▶ _Görev tanımı_: ABD'nin sınırımızda Kürt devleti kurduğunu öne süren aşağıdaki yazıyı, son cümlesinden sonrasını yazarak sürdürün.

Önce bir tespit yapalım: ABD bildiğini okuyor ve sınırımızın dibinde Kürt devleti kuruyor. Bu durum içerideki hainlere emsal teşkil ediyor. Daha da azıyor, daha da coşuyorlar. Erdoğan ve AKP hükümeti birbirini tutmayan, kendi söylediklerini kendilerinin yalanladığı açıklamalarla bu ihanet değirmenine su taşıyorlar.

▶ _Girdi verileri_:
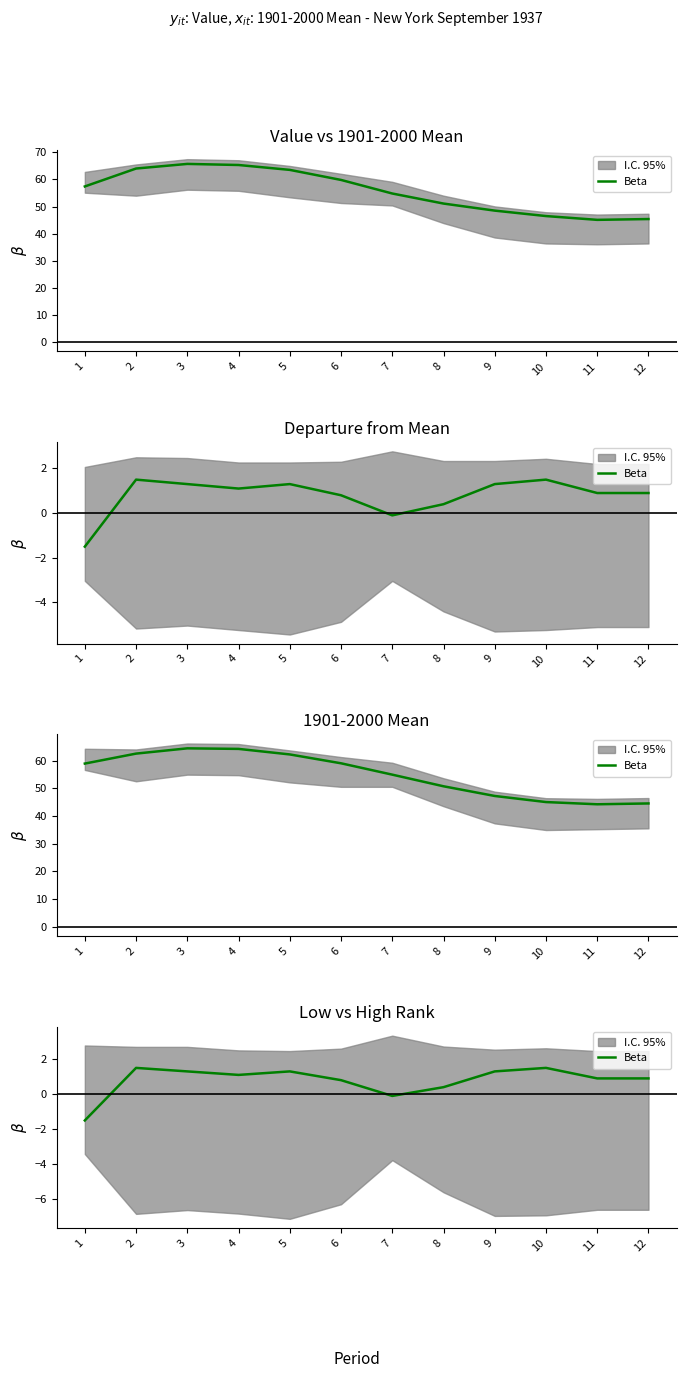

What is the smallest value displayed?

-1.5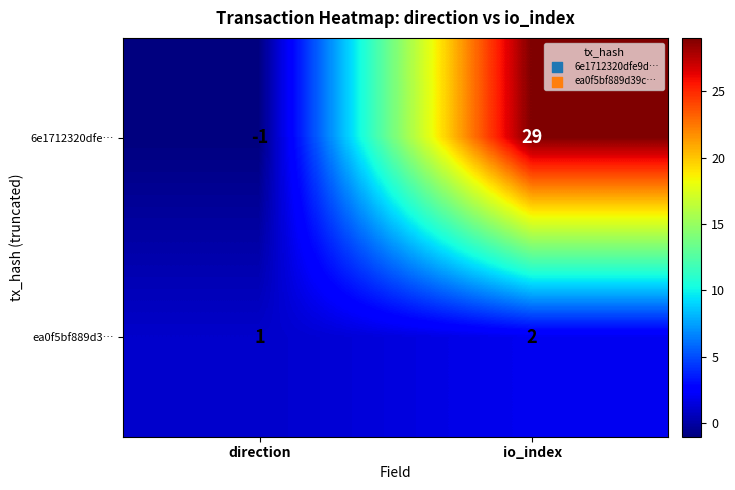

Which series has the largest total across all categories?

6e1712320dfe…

...

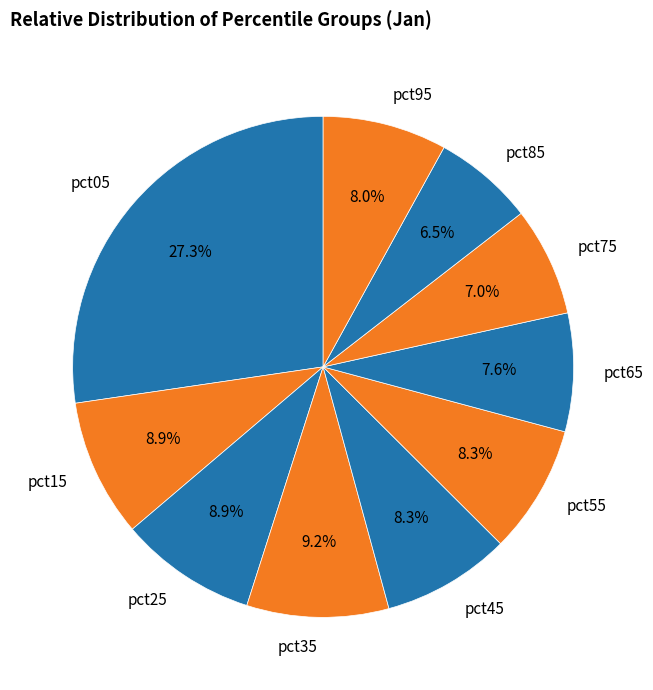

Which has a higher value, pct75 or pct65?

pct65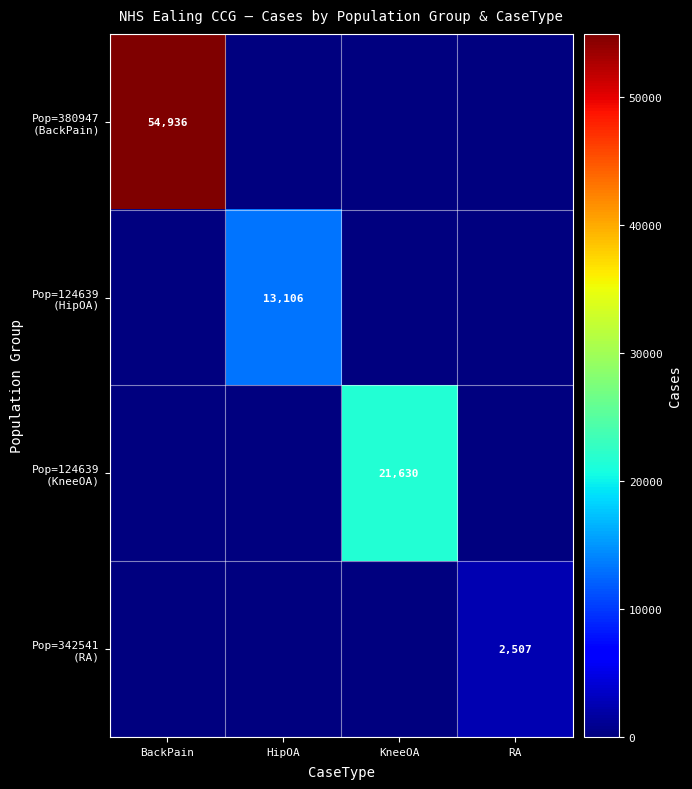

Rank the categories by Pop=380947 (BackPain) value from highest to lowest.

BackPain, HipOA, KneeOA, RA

▶ _Görevin cevabı_:
 Kimlerle muhatabız         

Bu tutarsızlık, çelişki, yetersizlik ve teslimiyet Türkiye'nin iflahını kesmektedir. Sadece terör örgütleri bu hazin durumu kullanıp, ihanetlerini daha da ileri götürmekle kalmıyorlar. Ülkemizin dünyadaki saygınlığı, etkinliği, iddiaları da ne yazık ki hepten yok ediliyor. Gelinen noktada ABD Başkanını, Başkan Yardımcısını, Dışişleri Bakanını, Bakan Yardımcısını, Bakanlık sözcüsünü bir kenara bıraktık, bakanlık sözcüsünün yardımcısı ile ancak muhatap olabiliyoruz. O da sadece AKP'nin açıklamalarını düzeltmek, yalanlamak veya ayar vermek için konuşuyor. Sıfır sorundan değerli yalnızlığa geçmiştik. Şimdi çaresizlik ve kayıp, tek ve değişmez politika oldu.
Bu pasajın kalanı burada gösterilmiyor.